More returnees received as Tz clamps down on Rwandans

More than 500 Rwandans who had lived in Tanzania for years yesterday arrived at the Rusumo border post in Rwanda, leaving behind their families and properties in mainly Karagwe region.
A Rwandan family returns from Tanzania yesterday. Many Rwandans crossed the Rusumo border on the final day of the deadline set by the Tanzanian governent.   Saturday Times/ Timothy Kis....
A Rwandan family returns from Tanzania yesterday. Many Rwandans crossed the Rusumo border on the final day of the deadline set by the Tanzanian governent. Saturday Times/ Timothy Kis....

More than 500 Rwandans who had lived in Tanzania for years yesterday arrived at the Rusumo border post in Rwanda, leaving behind their families and properties in mainly Karagwe region.

Yesterday’s arrivals pushed the number of such returnees to 1,000 after Tanzanian authorities gave those they described as ‘illigal immigrants’ two weeks to leave the country.

The deadline passed yesterday and it remains unclear what the fate of those who were unable to beat it would be.

The evictees told Saturday Times that Tanzanian security personnel, including the army and police, as well as neighbours were combing the communities ordering everyone they perceive to be of Rwandan origin out of the country.

Some of the victims had lived in the east African country for more than 50 years.

Tanzanian authorities claim they are targeting those without ‘valid residential documents’ but some of those affected claim they had all the necessary documents – some alleged security agents had confiscated and destroyed them.

At the Rusumo border post yesterday visibly distressed mothers, children and elderly men arrived with mattresses, clothes and other household belongings.

Most of them said they were not given a chance to sell off their properties, especially land and cattle.

They said they were being targeted as Rwandans though Tanzanian officials at the border said the decision applied to all illegal immigrants in the country.

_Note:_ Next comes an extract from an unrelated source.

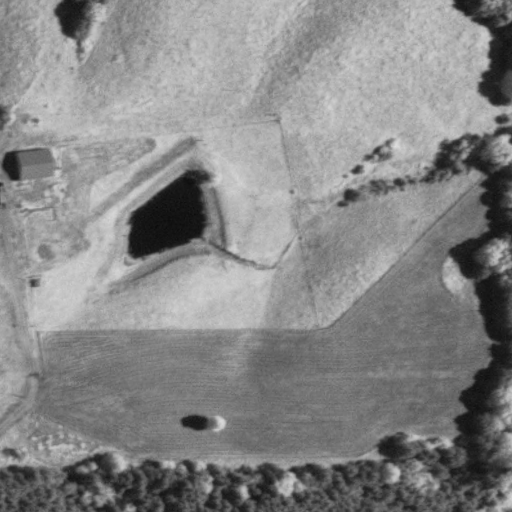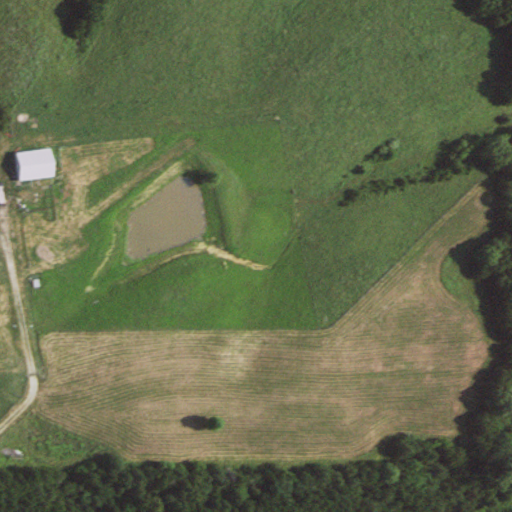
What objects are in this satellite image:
building: (25, 165)
road: (17, 315)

Some of the returnees had intermarried with Tanzanians but they were not spared either.

“I have left my seven children behind. My parents fled from Rwanda in 1959, I grew up in Tanzania and I got married to a Tanzanian. Yet they have not been considerate, they picked me out in the family and asked me to leave simply because I have Rwandan roots. This is so unfair and inhumane,” a weeping Mukarugwiza Kabudensiya said.

The 60-year old, who was evicted from Karagwe region, said she was too afraid for her children too. She said she cannot bare the pain of being separated from her family in a matter of days.

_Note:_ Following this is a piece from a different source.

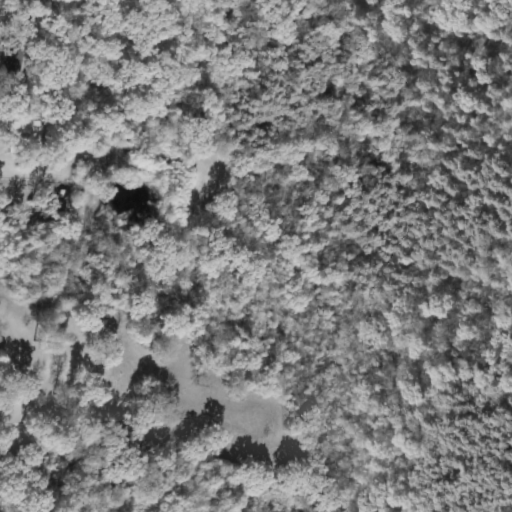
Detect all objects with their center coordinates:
building: (31, 140)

Kabudensiya knows no relative in Rwanda.

According to the returnees, it was total chaos during the expulsion, with security forces and locals killing their cattle and threatening whoever planned to stand in their way.

It also turned out that some of the victims are actually Tanzanians by birth.

Helping returnees

“My father is a Tanzanian from the Banyambo tribe and my mother is Rwandan. My father died and I have never been to Rwanda before. I don’t know why I am being persecuted by my compatriots,” said a 23-year old man, who only identified himself as Emanuel.

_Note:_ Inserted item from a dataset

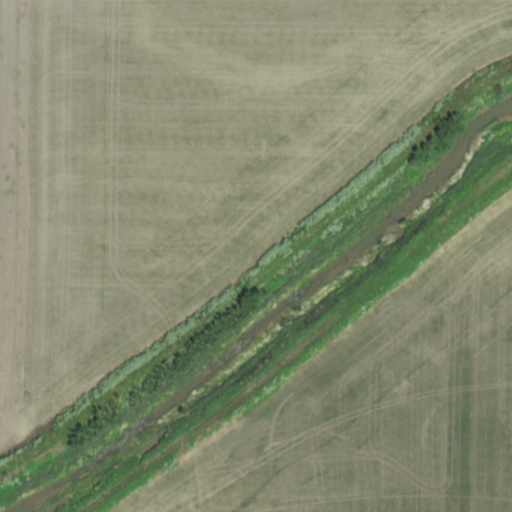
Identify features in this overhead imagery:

He spoke in Kiswahili and does not understand Kinyarwanda.

At the border, officials from the Ministry for Disaster Management and Refugees Affairs, the Eastern Province and other partners worked the whole day yesterday as more people continued to arrive.

 Emanuel Maherane, a senior official at the Tanzanian immigration office at the border, said the eviction targeted all illegal migrants, and not only Rwandans.

“Their residence permits expired and they have no right to remain in Tanzania. We have expelled Burundians, Ugandans, Rwandans, and even whites,” the official claimed.

 He said his government started conducting a survey to ascertain all the illegal settlers since 2003 and it was the right time to push them out. “This is internal issue, we don’t need to inform anybody. It’s a Tanzanian affair.”

Maherane added: “Whether you have been around for 70 years, whether you are married or not, our laws are clear, it’s not about how much time you have lived in Tanzania or who you are married to.”

The returnees said they were caught unawares and that their eviction came immediately after Tanzanian President, Jakaya Kikwete visited the region a few days ago.

Emanuel Mpakaniye, a returnee, dismissed the suggestion that only illegal immigrants had been expelled.

 “I had a residential permit and all the other necessary documents but I was banished,” he said. 

On the Rwandan side of the border, officials and volunteers were putting up tents to help resettle the returnees in Kiyanzi transit centre, in Eastern Province.

“We are providing those who are returning basic needs like water, food and temporary shelter. We are also transporting those who happen to have relatives in different parts of the country,” Jean Claude Rwahama, the director of refugee affairs in the Ministry of Disaster Management and Refugee Affairs, said.

He said government would provide shelter to those without relatives in the country.

It is expected that an estimated 20,000 people, may be on their way to Rwanda.

On Thursday, Foreign affairs minister and Government spokesperson, Louise Mushikiwabo, reassured Tanzanians living in Rwanda to feel at home despite the latest developments.